## Exercise text
Document Type

Dissertation

Date of Award

5-31-2024

Degree Name

Doctor of Philosophy in Civil Engineering - (Ph.D.)

Department

Civil and Environmental Engineering

First Advisor

Jay N. Meegoda

Second Advisor

Taha F. Marhaba

Third Advisor

Wen Zhang

Fourth Advisor

David Washington

Fifth Advisor

Cristiano L. Dias

Sixth Advisor

Lucia Rodriguez-Freire

Abstract

Per- and polyfluoroalkyl substances (PFAS) are a group of stable synthetic chemicals that are highly persistent and harmful pollutants to the environment and human health. PFAS have caused a strong public and regulatory response due to their ubiquitous presence in the environment and toxicity to humans. The application of ultrasound is one of the most effective treatment technologies for the mineralization of PFAS in contaminated water. However, this technology is treated as a black box causing the inability to be optimized. Therefore, there is a pressing need to investigate the intricate dynamics of PFAS degradation under ultrasound to unlock its full potential for environmental remediation.

## List of tasks
A. In the PFAS dissertation page above, write out again the part that opens with the words containing "David Washington" and closes with "for environmental remediation.", swapping in "sonication" for "ultrasound".
B. On the PFAS dissertation page above, who is named as the first advisor?
C. Carry the abstract of the PFAS dissertation above forward from its last sentence.

## Extracted records
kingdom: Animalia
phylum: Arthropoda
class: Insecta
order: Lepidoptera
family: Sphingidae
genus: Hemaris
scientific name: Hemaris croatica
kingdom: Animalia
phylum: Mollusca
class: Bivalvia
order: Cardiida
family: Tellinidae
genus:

## Numbered answers
A.
David Washington

Fifth Advisor

Cristiano L. Dias

Sixth Advisor

Lucia Rodriguez-Freire

Abstract

Per- and polyfluoroalkyl substances (PFAS) are a group of stable synthetic chemicals that are highly persistent and harmful pollutants to the environment and human health. PFAS have caused a strong public and regulatory response due to their ubiquitous presence in the environment and toxicity to humans. The application of sonication is one of the most effective treatment technologies for the mineralization of PFAS in contaminated water. However, this technology is treated as a black box causing the inability to be optimized. Therefore, there is a pressing need to investigate the intricate dynamics of PFAS degradation under sonication to unlock its full potential for environmental remediation.

B. Jay N. Meegoda

C.
To address this knowledge gap, Molecular Dynamics simulations have been used to reveal the molecular interactions driving the PFAS degradation. The simulations will help to elucidate the mechanisms governing PFAS bond-breaking and subsequent mineralization by subjecting the PFAS molecules to elevated temperatures, mimicking the conditions of bubble collapse induced by ultrasound. Furthermore, the study investigates the adsorption behavior of PFAS molecules onto bubble surfaces, highlighting the adsorption mechanism of PFAS compounds into the bubbles. These explorations deepen the understanding on the impact of hydrophobicity into the PFAS mineralization mechanism. In addition, the study explores the complex behavior of PFAS molecules under pyrolytic conditions following bubble implosion. Factors such as functional head groups and chain length will be systematically studied to reveal their influence on PFAS degradation kinetics and pathways. Moreover, the investigation extends to diverse environmental contexts, water, oxygen, nitrogen, and air. The simulation of PFAS degradation across a diverse spectrum of environmental configuration will reveal the optimal parameters for maximizing PFAS mineralization.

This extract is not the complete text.